[[ Selected extract, beginning ]]

As a final example, we can look to Kingsman: The Secret Service. In the first act of this film, Eggsy, the main protagonist and prospective secret agent, is forced to choose between shooting his dog (as a show of loyalty and the ability to make tough decisions), thus securing his place in the agency, or saving the dog's life and returning to his old life. He chooses to save the dog and, though it is logically the wrong decision (his career as an agent would have allowed him to provide for his struggling family and friends and follow in his father's footsteps - sorry if this sounds cruel!), it is morally the right one (the choice his deceased heroic father would also have made). We already like Eggsy, but now we can respect him.

[[ Selected extract, end ]]
[[ Extracted data, beginning ]]

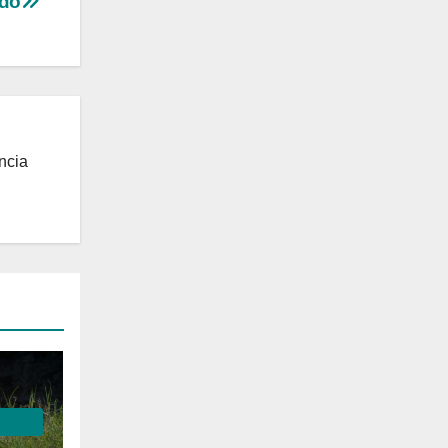
udo
ncia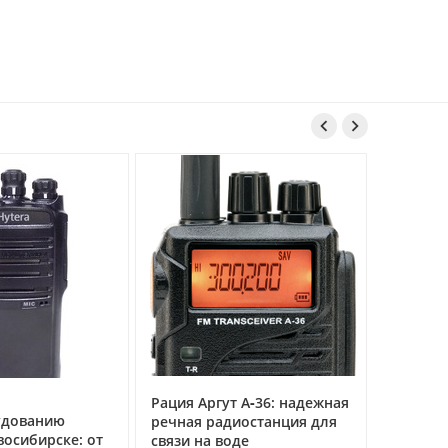


Рация Аргут А‑36: надежная
Рация Ар
удованию
речная радиостанция для
профес
восибирске: от
связи на воде
авиацио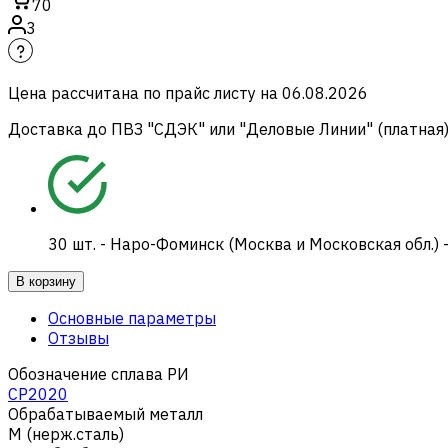
70
3
Цена рассчитана по прайс листу на
06.08.2026
Доставка до ПВЗ "СДЭК" или "Деловые Линии" (платная
30
шт.
-
Наро-Фоминск (Москва и Московская обл.) 
В корзину
Основные параметры
Отзывы
Обозначение сплава РИ
CP2020
Обрабатываемый металл
M (нерж.сталь)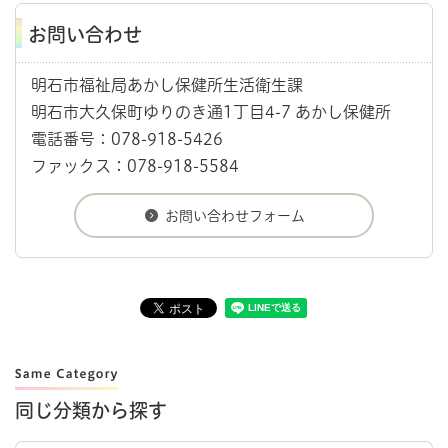
お問い合わせ
明石市福祉局あかし保健所生活衛生課
明石市大久保町ゆりのき通1丁目4-7 あかし保健所
電話番号：078-918-5426
ファックス：078-918-5584
同じ分類から探す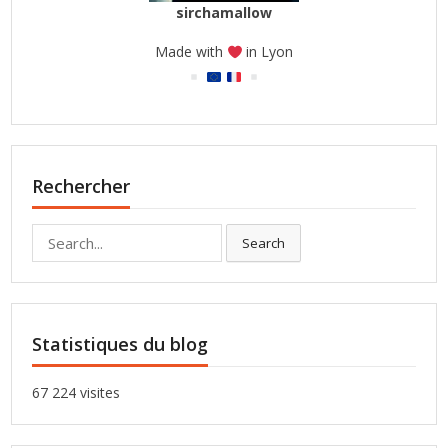
sirchamallow
Made with
in Lyon
Rechercher
Search
Search
for:
Statistiques du blog
67 224 visites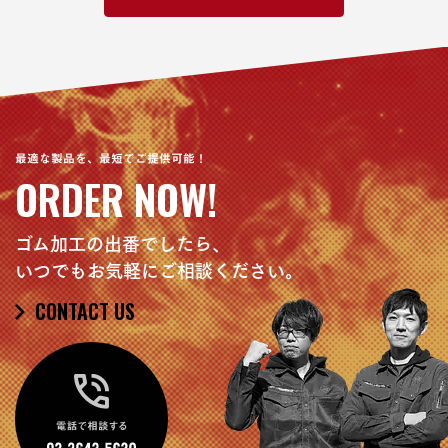
最適な製品を、最短でご提供可能！
ORDER NOW!
ゴム加工の出番でしたら、
いつでもお気軽にご相談ください。
CONTACT US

[[ Extracted data, end ]]

What to work on
**A.** In the Kingsman passage, pull out everything from "As a final example, we" down to "can respect him.".
**B.** Continue the passage about Eggsy's choice in Kingsman, picking up after its final sentence.

Results of the tasks
**A.**
As a final example, we can look to Kingsman: The Secret Service. In the first act of this film, Eggsy, the main protagonist and prospective secret agent, is forced to choose between shooting his dog (as a show of loyalty and the ability to make tough decisions), thus securing his place in the agency, or saving the dog's life and returning to his old life. He chooses to save the dog and, though it is logically the wrong decision (his career as an agent would have allowed him to provide for his struggling family and friends and follow in his father's footsteps - sorry if this sounds cruel!), it is morally the right one (the choice his deceased heroic father would also have made). We already like Eggsy, but now we can respect him.

**B.**
This is a scene that should take place early in the story, particularly if it is a story that we would otherwise find difficult to relate to. The examples of Alien and Kingsman come later in the first act, but this is justified by the fact that Ripley and her crew are very relatable 'space truckers' and Eggsy's life is a very grounded and realistic depiction of the struggles that young people endure in the 21st century. There is already a lot that we can latch onto here.

Going back to Maximus, he is punished for his choice, and the journey he undertakes afterwards is a result of this punishment. It all leads back to this one moral dilemma. Because we support his decision, we can accept the journey. Don't assume that audiences will automatically accept the premise or the journey just because they have paid for the ticket.

It's one scene, but it can make all the difference.